First, let me start by saying this is a rambling post to clear my mind.
A few days before TOM arrives, my self esteem goes down just a bit every now and then. I have been working really hard lately. (almost a perfect past 4 days) and I feel like I'm disgusting to look at. I'm worried that the scale won't go down tomorrow. I'm worried that this will never come off, and my self esteem will never be at a normal level. I remember in 2005 when I was just 145 pounds. What happened to me!?!? I gained 65 pounds or so in 2 years...and this past year is when I've been working the hardest. Hell... I know I haven't done well until this point...but still. How could I do that?!?!? I just want to put on smaller clothes. I want to feel as beautiful as all the other girls I see. ((I can tell TOM is coming because I'm having WEIRD mood swings)) I want to take my clothes off when I get into the shower, without having to AVOID looking in the mirror, because when I do, I see someone who is HIDEOUS. Food is my comfort. And its really hard to stop that. Food hasn't always been my comfort...in fact, when I was upset... I used to NOT eat at all! Now...I use it for EVERY emotion. I use it to celebrate, when I'm sad, when I'm angry, and when I'm bored. I can't do this anymore! Its wrong! This week I have gotten a little better at deciding what food I want to eat BEFORE I shove it in my mouth. I chose tuna over pizza, I chose turkey sub (NO mayo or cheese) over pizza. I chose salad instead of McDonalds. I am figuring this out. And yet... I feel like I might still be doing something wrong. This could really just be the bloating and stuff thats starting to occur because TOM is on his way.. But I just want to vent and get my thoughts out of my own head. I am 2.4 pounds away from getting rid of my first 10 pounds. 10 pounds at a time... that is a good goal for me. I like to see my ticker move across... it makes me feel like I'm doing something right. Setting my ticker at 135 as my goal... I will barely move!! But I can keep moving it back 10 pounds. MoonGoddess posted something a LONG time ago that was A certain amount of weight...and what object that was equivalent to. I printed this out, because at ALMOST every pound... I could compare it to something. I have lost about 7.5 pounds...which happens to be the average size of a newborn baby. I guess that sort of puts a smile on my face.

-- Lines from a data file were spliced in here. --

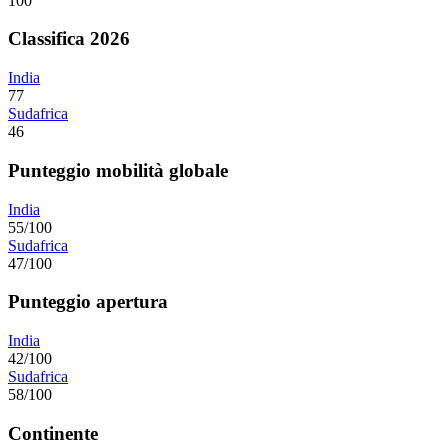
100
Classifica 2026
India
77
Sudafrica
46
Punteggio mobilità globale
India
55/100
Sudafrica
47/100
Punteggio apertura
India
42/100
Sudafrica
58/100
Continente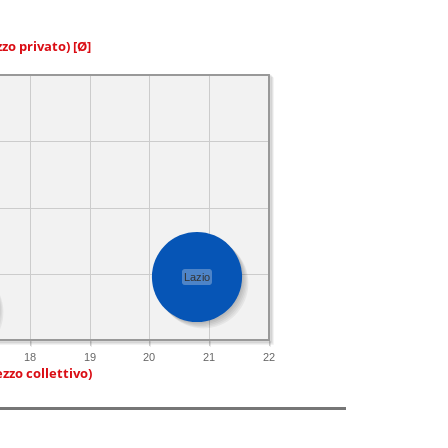
zzo privato)
[Ø]
Lazio
18
19
20
21
22
zzo collettivo)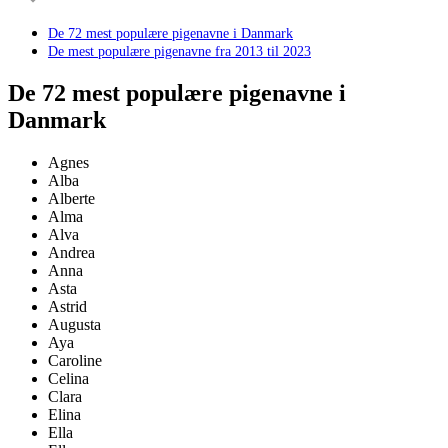
De 72 mest populære pigenavne i Danmark
De mest populære pigenavne fra 2013 til 2023
De 72 mest populære pigenavne i
Danmark
Agnes
Alba
Alberte
Alma
Alva
Andrea
Anna
Asta
Astrid
Augusta
Aya
Caroline
Celina
Clara
Elina
Ella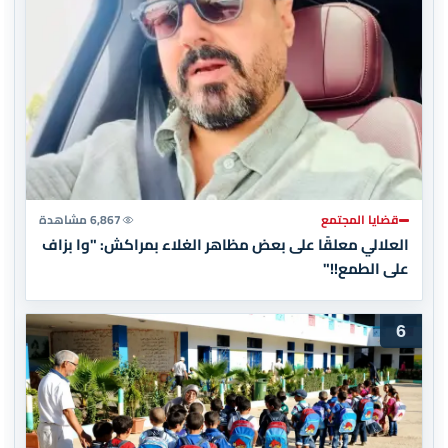
قضايا المجتمع
6,867 مشاهدة
العلالي معلقًا على بعض مظاهر الغلاء بمراكش: "وا بزاف
على الطمع!!"
6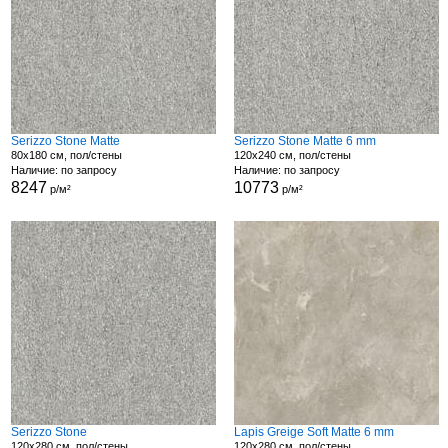
Serizzo Stone Matte
Serizzo Stone Matte 6 mm
80x180 см, пол/стены
120x240 см, пол/стены
Наличие: по запросу
Наличие: по запросу
8247
10773
р/м²
р/м²
Serizzo Stone
Lapis Greige Soft Matte 6 mm
120x280 см, пол/стены
120x280 см, пол/стены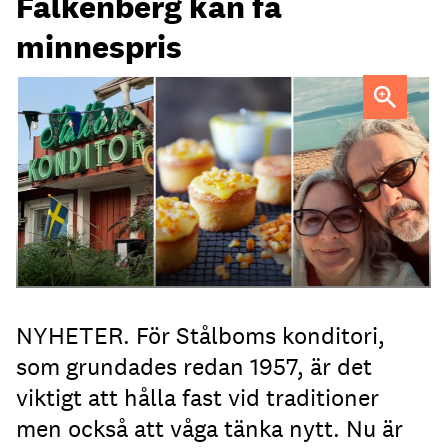
Falkenberg kan få
minnespris
Heléne och Micael Stålbom
NYHETER. För Stålboms konditori,
som grundades redan 1957, är det
viktigt att hålla fast vid traditioner
men också att våga tänka nytt. Nu är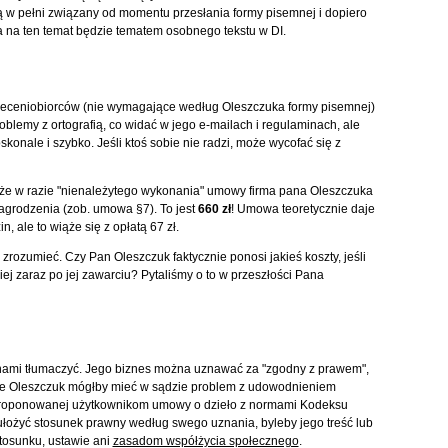
nią w pełni związany od momentu przesłania formy pisemnej i dopiero
 na ten temat będzie tematem osobnego tekstu w DI.
zleceniobiorców (nie wymagające według Oleszczuka formy pisemnej)
lemy z ortografią, co widać w jego e-mailach i regulaminach, ale
onale i szybko. Jeśli ktoś sobie nie radzi, może wycofać się z
 że w razie "nienależytego wykonania" umowy firma pana Oleszczuka
grodzenia (zob. umowa §7). To jest
660 zł
! Umowa teoretycznie daje
, ale to wiąże się z opłatą 67 zł.
o zrozumieć. Czy Pan Oleszczuk faktycznie ponosi jakieś koszty, jeśli
ej zaraz po jej zawarciu? Pytaliśmy o to w przeszłości Pana
 nami tłumaczyć. Jego biznes można uznawać za "zgodny z prawem",
 że Oleszczuk mógłby mieć w sądzie problem z udowodnieniem
 proponowanej użytkownikom umowy o dzieło z normami Kodeksu
ożyć stosunek prawny według swego uznania, byleby jego treść lub
stosunku, ustawie ani
zasadom współżycia społecznego
.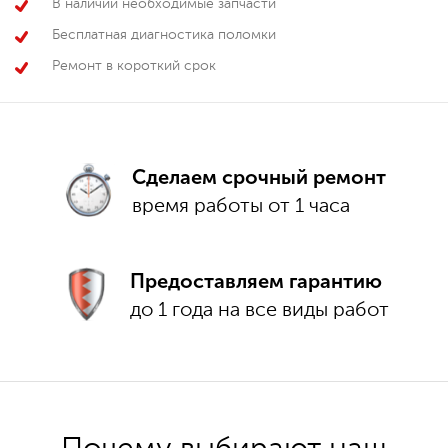
В наличии необходимые запчасти
Бесплатная диагностика поломки
Ремонт в короткий срок
Сделаем срочный ремонт
время работы от 1 часа
Предоставляем гарантию
до 1 года на все виды работ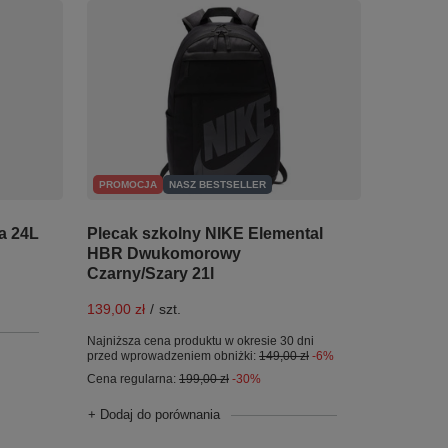
PROMOCJA
NASZ BESTSELLER
a 24L
Plecak szkolny NIKE Elemental
HBR Dwukomorowy
Czarny/Szary 21l
139,00 zł
/
szt.
Najniższa cena produktu w okresie 30 dni
przed wprowadzeniem obniżki:
149,00 zł
-6%
Cena regularna:
199,00 zł
-30%
+ Dodaj do porównania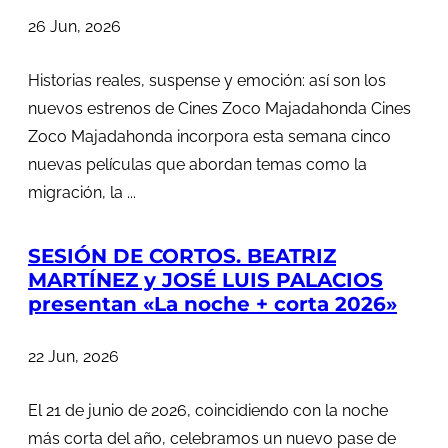
26 Jun, 2026
Historias reales, suspense y emoción: así son los
nuevos estrenos de Cines Zoco Majadahonda Cines
Zoco Majadahonda incorpora esta semana cinco
nuevas películas que abordan temas como la
migración, la ...
SESIÓN DE CORTOS. BEATRIZ
MARTÍNEZ y JOSÉ LUIS PALACIOS
presentan «La noche + corta 2026»
22 Jun, 2026
El 21 de junio de 2026, coincidiendo con la noche
más corta del año, celebramos un nuevo pase de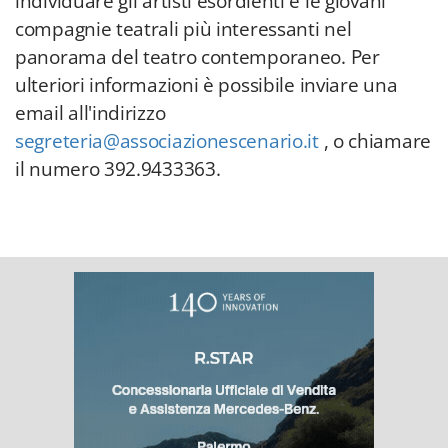
individuare gli artisti esordienti e le giovani
compagnie teatrali più interessanti nel
panorama del teatro contemporaneo. Per
ulteriori informazioni è possibile inviare una
email all'indirizzo
segreteria@associazionescenario.it
, o chiamare
il numero 392.9433363.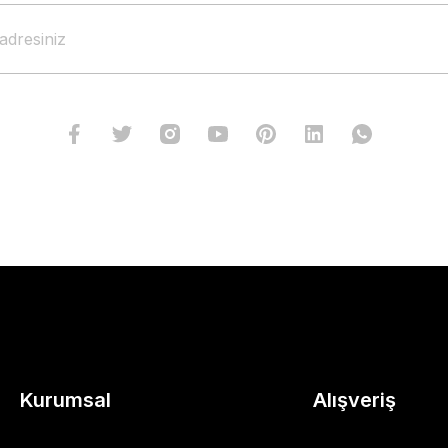
Kurumsal
Alışveriş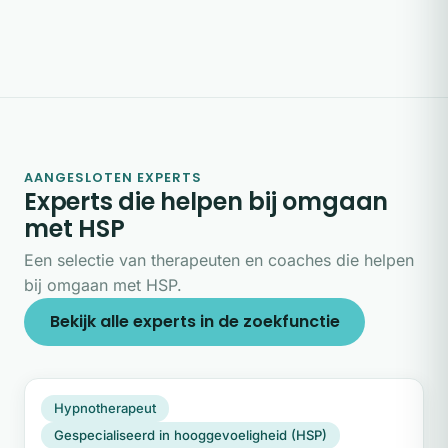
AANGESLOTEN EXPERTS
Experts die helpen bij omgaan
met HSP
Een selectie van therapeuten en coaches die helpen
bij omgaan met HSP.
Bekijk alle experts in de zoekfunctie
DS
Plek beschikbaar
Hypnotherapeut
Gespecialiseerd in hooggevoeligheid (HSP)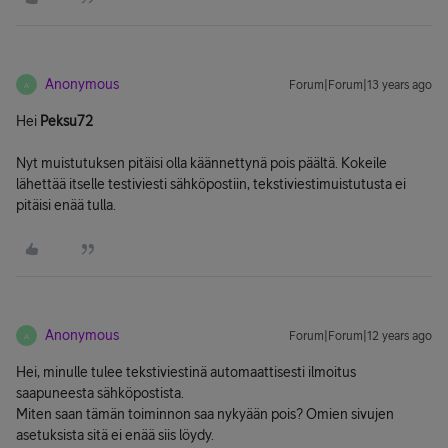
Anonymous
Forum|Forum|13 years ago
A
Hei
Peksu72
Nyt muistutuksen pitäisi olla käännettynä pois päältä. Kokeile
lähettää itselle testiviesti sähköpostiin, tekstiviestimuistutusta ei
pitäisi enää tulla.
Anonymous
Forum|Forum|12 years ago
A
Hei, minulle tulee tekstiviestinä automaattisesti ilmoitus
saapuneesta sähköpostista.
Miten saan tämän toiminnon saa nykyään pois? Omien sivujen
asetuksista sitä ei enää siis löydy.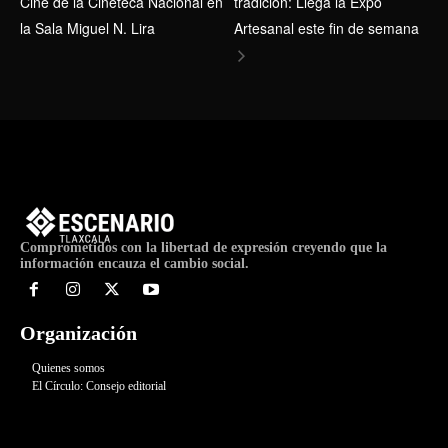
Cine de la Cineteca Nacional en
tradición: Llega la Expo
la Sala Miguel N. Lira
Artesanal este fin de semana
Comprometidos con la libertad de expresión creyendo que la
información encauza el cambio social.
Organización
Quienes somos
El Círculo: Consejo editorial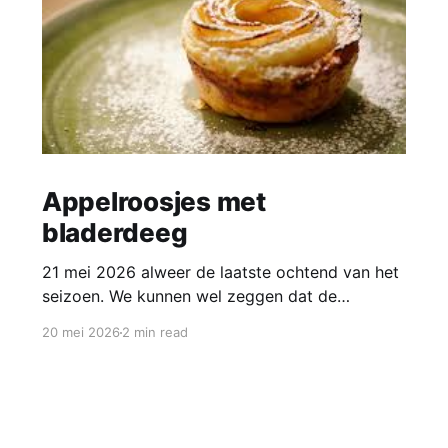
Appelroosjes met
bladerdeeg
21 mei 2026 alweer de laatste ochtend van het
seizoen. We kunnen wel zeggen dat de
ochtenden voor alle groepen een succes waren!
20 mei 2026
2 min read
Om het een klein beetje feestelijk af te sluiten
maken we voor alle groepen appelroosjes.
Deze gebakjes zien er super schattig uit en zijn
ook nog eens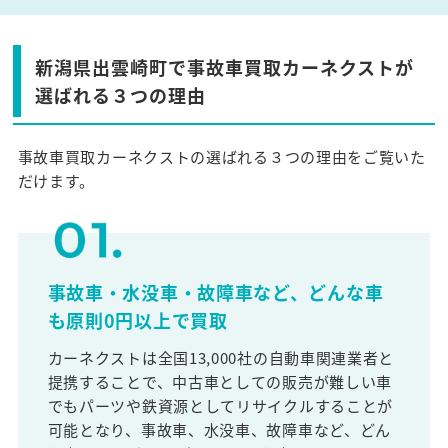
新潟県出雲崎町で事故車買取カーネクストが
選ばれる３つの理由
事故車買取カーネクストの選ばれる３つの理由をご覧いた
だけます。
事故車・水没車・故障車など、どんな車
も原則0円以上で買取
カーネクストは全国13,000社の自動車関連業者と
提携することで、中古車としての販売が難しい車
でもパーツや鉄資源としてリサイクルすることが
可能となり、事故車、水没車、故障車など、どん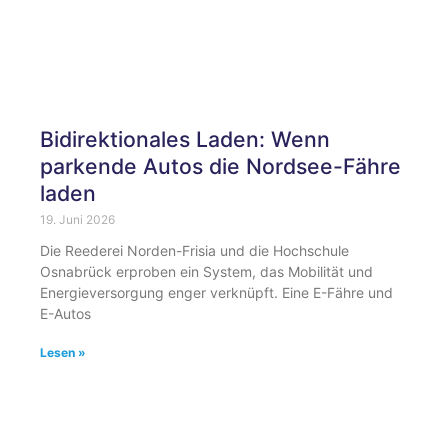
Bidirektionales Laden: Wenn
parkende Autos die Nordsee-Fähre
laden
19. Juni 2026
Die Reederei Norden-Frisia und die Hochschule
Osnabrück erproben ein System, das Mobilität und
Energieversorgung enger verknüpft. Eine E-Fähre und
E-Autos
Lesen »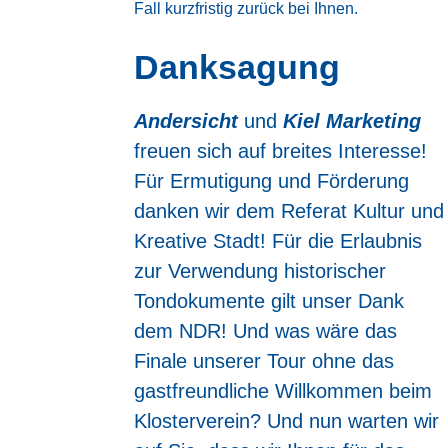
Fall kurzfristig zurück bei Ihnen.
Danksagung
Andersicht
und
Kiel Marketing
freuen sich auf breites Interesse!
Für Ermutigung und Förderung
danken wir dem Referat Kultur und
Kreative Stadt! Für die Erlaubnis
zur Verwendung historischer
Tondokumente gilt unser Dank
dem NDR! Und was wäre das
Finale unserer Tour ohne das
gastfreundliche Willkommen beim
Klosterverein? Und nun warten wir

Ok... what else can I compare my weight loss to...
7.5 pounds lost..(pretty much)
That could be... 7 guinea pigs, 5 dozen Krispy Kreme donuts, 3.75 racks of baby back ribs, 2.5 human brains, 1.875 ostrich eggs, 1.5 chihuahuas, and the weight equivalent of 1.25 human's skin, or 1 average new born baby.
I can be VERY proud of that.
As you can see...this post has pretty much turned itself around. Thats the brilliance of rambling. I still don't like to look at myself in a mirror... but I have faith that someday I will get past all this.